Межсезонье | страница 90
А теперь я не понимала больше ее – ее решений, когда они стали, наконец, настоящими, способными что-то изменить в ее и моей жизни. И стыдилась их – как будто это я так глупо распоряжалась своей жизнью и жизнью своей дочери. Словно я была – она. И одновременно понимала – что это первый раз, когда она это действительно она.
Поэтому я слушала себя и училась не бояться жизни. Просто жить. Это казалось достойной панацеей от стыда за сестру.
Чего боишься больше всего? Самое страшное – потерять последние деньги. Поэтому я все равно говорю, после кружений с Кнопфом по Вене, когда уже болят подошвы, «мам, пошли есть мороженое». И мы идем – потому что венская незаметно появляющаяся весна это и есть мороженое.

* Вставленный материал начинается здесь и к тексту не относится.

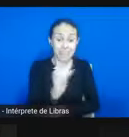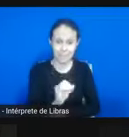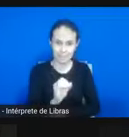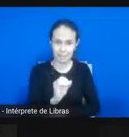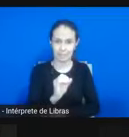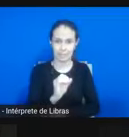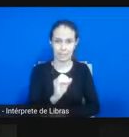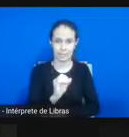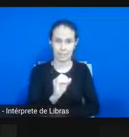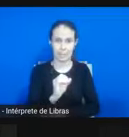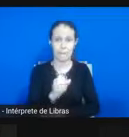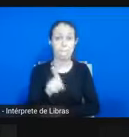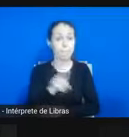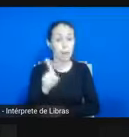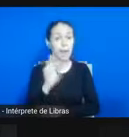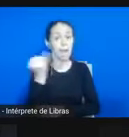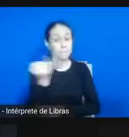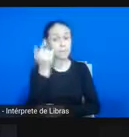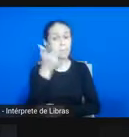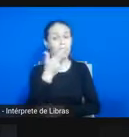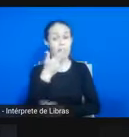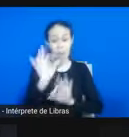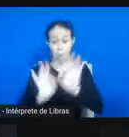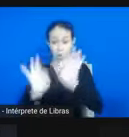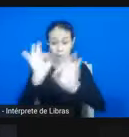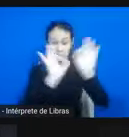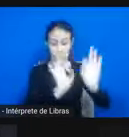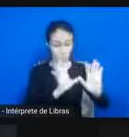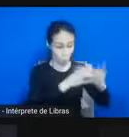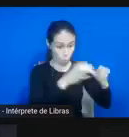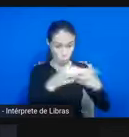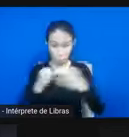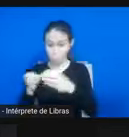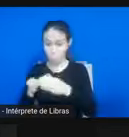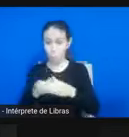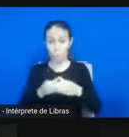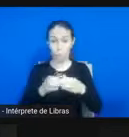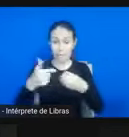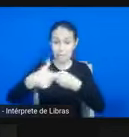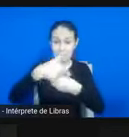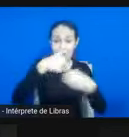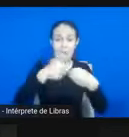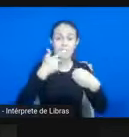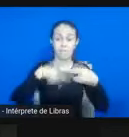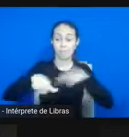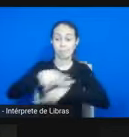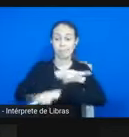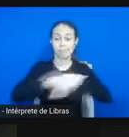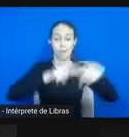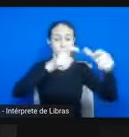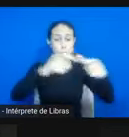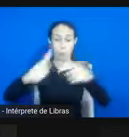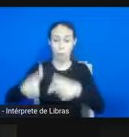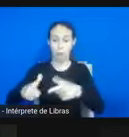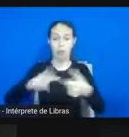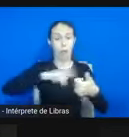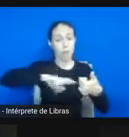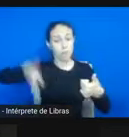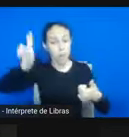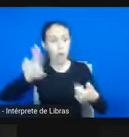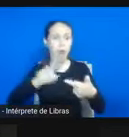organizações que ocupam diferentes espaços na cidade, que falam de diferentes lugares. Temos organizações religiosas, times de futebol,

Розовое кружево цветущих яблонь, отливающих сочным бордо, и молодые листья каштанов можно спутать тогда с бесчисленными земляничными, фисташковыми и вишневыми шариками – очередь толкается, а девушки в остроконечных шапочках еле успевают черпать застывшую ягодную пену и раскладывать ее в сахарные конусы да в начищенные металлические креманки, в которых отражается весеннее солнце, афишные тумбы на площади и гипсовые завитушки огромных старинных наличников. Мы дышим цветущим каштаном, а на языке тают кусочки лесной земляники – прошлым, настоящим, которое тут же исчезает, стоит его ощутить.
Старый Кнопф исчез так же, как и появился, – вдруг. Он познакомился с кем надо в посольстве, и наше с ним время истекло.
Хотя и он, и мы уже раньше ощутили – скоро конец, и мы никогда больше не встретимся. Мы научились чувствовать заранее, кто пришел ненадолго, чтобы вот-вот испариться лужицей на горячем асфальте, который уже нагревает жаркое майское солнце. Люди жизненного пробела. Как и мы. Люди-зеркала, в которых видишь и себя, и свою жизнь. Ты примеряешь на себя их жизни, пробуешь на вкус их лекарство от мук Межсезонья. Чтобы понять. А что – и сам пока толком не знаешь.
Сцены из жизни
Разговаривает он иногда как постаревший пэтэушник:
– Да не связывайся ты с ними. Русские эмигранты – гадючник редкостный. А то не успеешь оглянуться – оп! – и пролетела розовая птица обломинго.
– Эх, жизня – подстава, понимаешь? Ничего хорошего от нее ждать не приходится.
– Ботва все, ботва, Сашечка.
Он и живет так – это его жизненное кредо, «все – ботва». Все пройдет, и ничего хорошего не останется.
А еще он похож на сурка – пухлого, довольного жизнью сурка, только черноволосого, смуглолицего, в рабочей спецовке и кроссовках – идет вперевалочку, приветственно и медленно поднимает руку, «здорово». Потом вдруг оборачивается другим – становится меланхоличным блюзовым гитаристом, способным наиграть на гитаре любую прозвучавшую, промелькнувшую и растаявшую уже мелодию: пальцы бегают по грифу легко, словно и нет хомячьего живота и всегдашней ленивой неторопливости, струна стонет, а ввысь взлетает пронзительный вздох, музыка распускается в воздухе диковинным цветком, растут, дрожат на ветру тонко вырезанные листья виртуозных аккордов. Смотри, хвастается он, я купил на распродаже новую гитару – и гладит ее ласково, словно приблудившуюся кошку.